Justice Alito also cited Brown, which was deeply unpopular in the South, in support of a second point. “We cannot allow our decisions to be affected,” he wrote, “by any extraneous influences such as concern about the public’s reaction to our work.”

But the most intriguing mention of Brown was made almost in passing in the dissent. It said the court that had decided Brown might not have done so had it used “the majority’s method of constitutional construction.”

That method was originalism, which seeks to identify the original meaning of constitutional provisions using the tools of historians.

But Brown has always been problematic for originalists. The weight of the historical evidence is that the people who from 1866 to 1868 proposed and ratified the 14th Amendment, which guaranteed “equal protection of the laws,” did not understand themselves to be doing away with segregated schools.

Yet Brown is generally considered to be a moral triumph and the Supreme Court’s finest hour. A theory of constitutional interpretation that cannot explain Brown is suspect, if not discredited.

Originalists hate talking about Brown. When Justice Antonin Scalia, an enthusiastic originalist, used to be asked about the case, he was prone to say, “Waving the bloody shirt of Brown again, eh?”

Justice Alito’s critique of Roe was certainly steeped in originalism. In ruling that there is no constitutional right to abortion, he focused on the words of the Constitution and “how the states regulated abortion when the 14th Amendment was adopted.”

His approach echoed contemporary criticism of Brown on originalist grounds.

Justice Alito said that “the Constitution makes no mention of abortion.” A 1956 statement by Southern members of Congress who objected to Brown, which came to be known as the Southern Manifesto, made a similar point: “The original Constitution does not mention education. Neither does the 14th Amendment nor any other amendment.”

In the abortion decision, Justice Alito wrote that “by the time of the adoption of the 14th Amendment, three-quarters of the states had made abortion a crime at any stage of pregnancy, and the remaining states would soon follow.”

The Southern Manifesto again echoed the point.

“When the amendment was adopted, in 1868, there were 37 states of the union,” the manifesto said. “Every one of the 26 states that had any substantial racial differences among its people either approved the operation of segregated schools already in existence or subsequently established such schools by action of the same lawmaking body which considered the 14th Amendment.”

The unanimous opinion in Brown did not really quarrel with the idea that it could not be justified using the tools of originalism. “At best,” the opinion said, the historical evidence was “inconclusive.”
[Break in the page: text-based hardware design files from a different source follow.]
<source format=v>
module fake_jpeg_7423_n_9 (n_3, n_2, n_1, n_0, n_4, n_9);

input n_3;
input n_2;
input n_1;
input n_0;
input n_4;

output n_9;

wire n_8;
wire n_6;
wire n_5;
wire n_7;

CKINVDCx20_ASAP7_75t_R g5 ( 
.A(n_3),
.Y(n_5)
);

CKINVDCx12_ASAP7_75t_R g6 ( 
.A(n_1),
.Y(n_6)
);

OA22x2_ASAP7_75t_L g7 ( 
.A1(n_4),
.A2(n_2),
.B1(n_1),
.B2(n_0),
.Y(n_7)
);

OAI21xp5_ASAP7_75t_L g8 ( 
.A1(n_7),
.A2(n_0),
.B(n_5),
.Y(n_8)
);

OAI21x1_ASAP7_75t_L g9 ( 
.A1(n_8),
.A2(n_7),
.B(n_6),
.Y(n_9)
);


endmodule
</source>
Before Justice Scalia died in 2016, he and Justice Breyer, who retired in June, would occasionally appear in public to debate constitutional interpretation. Justice Breyer liked to needle Justice Scalia about Brown.
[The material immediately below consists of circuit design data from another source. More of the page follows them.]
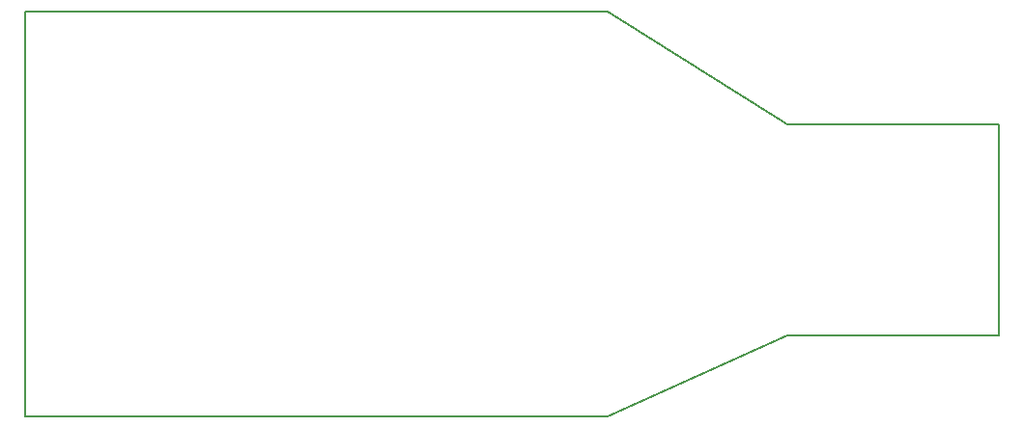
<source format=gbr>
G04 #@! TF.GenerationSoftware,KiCad,Pcbnew,5.1.5+dfsg1-2build2*
G04 #@! TF.CreationDate,2020-08-28T17:04:02+02:00*
G04 #@! TF.ProjectId,System Air,53797374-656d-4204-9169-722e6b696361,rev?*
G04 #@! TF.SameCoordinates,Original*
G04 #@! TF.FileFunction,Profile,NP*
%FSLAX46Y46*%
G04 Gerber Fmt 4.6, Leading zero omitted, Abs format (unit mm)*
G04 Created by KiCad (PCBNEW 5.1.5+dfsg1-2build2) date 2020-08-28 17:04:02*
%MOMM*%
%LPD*%
G04 APERTURE LIST*
%ADD10C,0.150000*%
G04 APERTURE END LIST*
D10*
X147828000Y-77724000D02*
X163576000Y-87630000D01*
X182118000Y-87630000D02*
X163576000Y-87630000D01*
X163576000Y-106172000D02*
X147828000Y-113284000D01*
X182118000Y-106172000D02*
X163576000Y-106172000D01*
X96774000Y-113284000D02*
X96774000Y-77724000D01*
X96774000Y-113284000D02*
X147828000Y-113284000D01*
X182118000Y-87630000D02*
X182118000Y-106172000D01*
X96774000Y-77724000D02*
X147828000Y-77724000D01*
M02*

</source>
“Where would you be with school desegregation?” Justice Breyer asked his colleague in 2009, at an appearance at the University of Arizona. “It’s certainly clear that at the time they passed the 14th Amendment, which says people should be treated equally, there was school segregation, and they didn’t think they were ending it.”
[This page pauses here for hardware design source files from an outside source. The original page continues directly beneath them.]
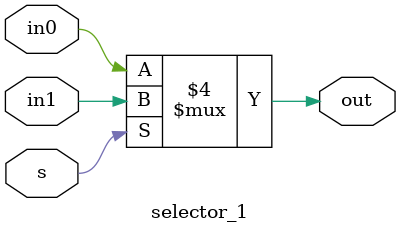
<source format=v>
`timescale 1ps/1ps

module selector_1 (in0, in1, s, out);

	input in0, in1;
	input s;
	output out;
	reg out;

  always @ (in0 or in1 or s) begin
	if(s==0) begin
		out <= #1 in0;
	end
	else begin
		out <= #1 in1;
	end
	
  end

endmodule

</source>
Justice Scalia did not give a direct answer. In other settings, he endorsed the decision. “Though Scalia says that he would have voted with the majority in Brown,” Margaret Talbot of The New Yorker wrote in a 2005 profile, “it’s hard to see an originalist justification for it.”

The majority in the recent abortion decision, Dobbs v. Jackson Women’s Health Organization, noted that both Plessy and Roe had survived about a half-century before being overturned.

The three dissenters responded that Plessy might still be on the books if the court in Brown had been committed to originalism.

“If the Brown court had used the majority’s method of constitutional construction,” the dissenters wrote, “it might not ever have overruled Plessy, whether five or 50 or 500 years later.”